**WHAT IS ASKED:**
Output all lines exactly, with nothing added or dropped.

[Lines of data]

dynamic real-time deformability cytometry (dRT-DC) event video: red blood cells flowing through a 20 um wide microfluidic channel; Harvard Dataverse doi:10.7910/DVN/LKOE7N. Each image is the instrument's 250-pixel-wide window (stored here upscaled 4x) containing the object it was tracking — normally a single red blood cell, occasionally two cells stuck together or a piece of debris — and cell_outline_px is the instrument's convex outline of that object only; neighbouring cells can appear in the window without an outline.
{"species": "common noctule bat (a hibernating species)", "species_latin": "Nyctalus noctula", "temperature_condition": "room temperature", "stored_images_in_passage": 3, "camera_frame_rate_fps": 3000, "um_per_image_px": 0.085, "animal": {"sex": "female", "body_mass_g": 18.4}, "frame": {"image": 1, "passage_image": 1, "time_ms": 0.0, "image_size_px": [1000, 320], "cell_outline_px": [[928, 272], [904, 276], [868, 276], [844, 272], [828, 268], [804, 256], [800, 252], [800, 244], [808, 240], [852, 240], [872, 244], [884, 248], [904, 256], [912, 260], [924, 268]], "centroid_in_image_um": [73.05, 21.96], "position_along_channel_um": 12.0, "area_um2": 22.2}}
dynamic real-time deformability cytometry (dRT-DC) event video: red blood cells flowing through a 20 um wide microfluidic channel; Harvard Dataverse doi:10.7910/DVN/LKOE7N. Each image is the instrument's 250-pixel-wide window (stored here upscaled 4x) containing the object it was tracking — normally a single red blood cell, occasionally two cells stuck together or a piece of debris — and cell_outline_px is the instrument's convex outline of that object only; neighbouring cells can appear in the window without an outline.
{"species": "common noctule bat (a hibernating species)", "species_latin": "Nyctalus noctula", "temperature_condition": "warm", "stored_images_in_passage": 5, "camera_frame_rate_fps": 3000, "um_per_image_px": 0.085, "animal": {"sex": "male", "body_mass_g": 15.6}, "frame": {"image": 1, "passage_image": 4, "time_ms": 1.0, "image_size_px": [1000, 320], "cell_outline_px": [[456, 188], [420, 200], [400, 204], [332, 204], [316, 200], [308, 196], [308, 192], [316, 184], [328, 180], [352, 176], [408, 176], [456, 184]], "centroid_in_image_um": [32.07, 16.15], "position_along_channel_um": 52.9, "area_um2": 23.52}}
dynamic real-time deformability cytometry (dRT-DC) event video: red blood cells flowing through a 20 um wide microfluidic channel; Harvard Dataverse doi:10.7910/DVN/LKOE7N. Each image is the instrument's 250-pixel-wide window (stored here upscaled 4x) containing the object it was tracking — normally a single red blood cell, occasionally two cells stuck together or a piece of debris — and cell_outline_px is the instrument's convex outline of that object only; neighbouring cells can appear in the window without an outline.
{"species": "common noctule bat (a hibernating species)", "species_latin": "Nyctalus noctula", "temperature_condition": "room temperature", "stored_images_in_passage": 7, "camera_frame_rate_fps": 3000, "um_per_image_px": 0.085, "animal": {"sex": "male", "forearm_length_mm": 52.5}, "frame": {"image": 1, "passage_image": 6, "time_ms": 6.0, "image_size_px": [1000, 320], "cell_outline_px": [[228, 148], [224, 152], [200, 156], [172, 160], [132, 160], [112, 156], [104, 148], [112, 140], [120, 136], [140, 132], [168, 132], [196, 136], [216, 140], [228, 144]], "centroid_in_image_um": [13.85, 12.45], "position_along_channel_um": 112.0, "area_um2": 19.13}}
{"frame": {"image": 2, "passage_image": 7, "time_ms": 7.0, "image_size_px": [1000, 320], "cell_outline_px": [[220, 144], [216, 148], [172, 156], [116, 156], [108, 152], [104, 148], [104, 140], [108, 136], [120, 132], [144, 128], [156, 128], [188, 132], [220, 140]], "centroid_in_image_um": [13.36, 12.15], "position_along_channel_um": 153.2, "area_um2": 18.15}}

**TASK OUTPUT:**
dynamic real-time deformability cytometry (dRT-DC) event video: red blood cells flowing through a 20 um wide microfluidic channel; Harvard Dataverse doi:10.7910/DVN/LKOE7N. Each image is the instrument's 250-pixel-wide window (stored here upscaled 4x) containing the object it was tracking — normally a single red blood cell, occasionally two cells stuck together or a piece of debris — and cell_outline_px is the instrument's convex outline of that object only; neighbouring cells can appear in the window without an outline.
{"species": "common noctule bat (a hibernating species)", "species_latin": "Nyctalus noctula", "temperature_condition": "room temperature", "stored_images_in_passage": 3, "camera_frame_rate_fps": 3000, "um_per_image_px": 0.085, "animal": {"sex": "female", "body_mass_g": 18.4}, "frame": {"image": 1, "passage_image": 1, "time_ms": 0.0, "image_size_px": [1000, 320], "cell_outline_px": [[928, 272], [904, 276], [868, 276], [844, 272], [828, 268], [804, 256], [800, 252], [800, 244], [808, 240], [852, 240], [872, 244], [884, 248], [904, 256], [912, 260], [924, 268]], "centroid_in_image_um": [73.05, 21.96], "position_along_channel_um": 12.0, "area_um2": 22.2}}
dynamic real-time deformability cytometry (dRT-DC) event video: red blood cells flowing through a 20 um wide microfluidic channel; Harvard Dataverse doi:10.7910/DVN/LKOE7N. Each image is the instrument's 250-pixel-wide window (stored here upscaled 4x) containing the object it was tracking — normally a single red blood cell, occasionally two cells stuck together or a piece of debris — and cell_outline_px is the instrument's convex outline of that object only; neighbouring cells can appear in the window without an outline.
{"species": "common noctule bat (a hibernating species)", "species_latin": "Nyctalus noctula", "temperature_condition": "warm", "stored_images_in_passage": 5, "camera_frame_rate_fps": 3000, "um_per_image_px": 0.085, "animal": {"sex": "male", "body_mass_g": 15.6}, "frame": {"image": 1, "passage_image": 4, "time_ms": 1.0, "image_size_px": [1000, 320], "cell_outline_px": [[456, 188], [420, 200], [400, 204], [332, 204], [316, 200], [308, 196], [308, 192], [316, 184], [328, 180], [352, 176], [408, 176], [456, 184]], "centroid_in_image_um": [32.07, 16.15], "position_along_channel_um": 52.9, "area_um2": 23.52}}
dynamic real-time deformability cytometry (dRT-DC) event video: red blood cells flowing through a 20 um wide microfluidic channel; Harvard Dataverse doi:10.7910/DVN/LKOE7N. Each image is the instrument's 250-pixel-wide window (stored here upscaled 4x) containing the object it was tracking — normally a single red blood cell, occasionally two cells stuck together or a piece of debris — and cell_outline_px is the instrument's convex outline of that object only; neighbouring cells can appear in the window without an outline.
{"species": "common noctule bat (a hibernating species)", "species_latin": "Nyctalus noctula", "temperature_condition": "room temperature", "stored_images_in_passage": 7, "camera_frame_rate_fps": 3000, "um_per_image_px": 0.085, "animal": {"sex": "male", "forearm_length_mm": 52.5}, "frame": {"image": 1, "passage_image": 6, "time_ms": 6.0, "image_size_px": [1000, 320], "cell_outline_px": [[228, 148], [224, 152], [200, 156], [172, 160], [132, 160], [112, 156], [104, 148], [112, 140], [120, 136], [140, 132], [168, 132], [196, 136], [216, 140], [228, 144]], "centroid_in_image_um": [13.85, 12.45], "position_along_channel_um": 112.0, "area_um2": 19.13}}
{"frame": {"image": 2, "passage_image": 7, "time_ms": 7.0, "image_size_px": [1000, 320], "cell_outline_px": [[220, 144], [216, 148], [172, 156], [116, 156], [108, 152], [104, 148], [104, 140], [108, 136], [120, 132], [144, 128], [156, 128], [188, 132], [220, 140]], "centroid_in_image_um": [13.36, 12.15], "position_along_channel_um": 153.2, "area_um2": 18.15}}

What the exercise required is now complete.